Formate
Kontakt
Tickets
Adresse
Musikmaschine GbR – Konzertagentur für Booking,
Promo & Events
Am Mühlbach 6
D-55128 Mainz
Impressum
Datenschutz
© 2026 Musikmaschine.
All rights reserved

**PROBLEM REQUIREMENTS**
The records must be reproduced in full. Nothing should differ.

**PROBLEM SOLUTION**
Formate
Kontakt
Tickets
Adresse
Musikmaschine GbR – Konzertagentur für Booking,
Promo & Events
Am Mühlbach 6
D-55128 Mainz
Impressum
Datenschutz
© 2026 Musikmaschine.
All rights reserved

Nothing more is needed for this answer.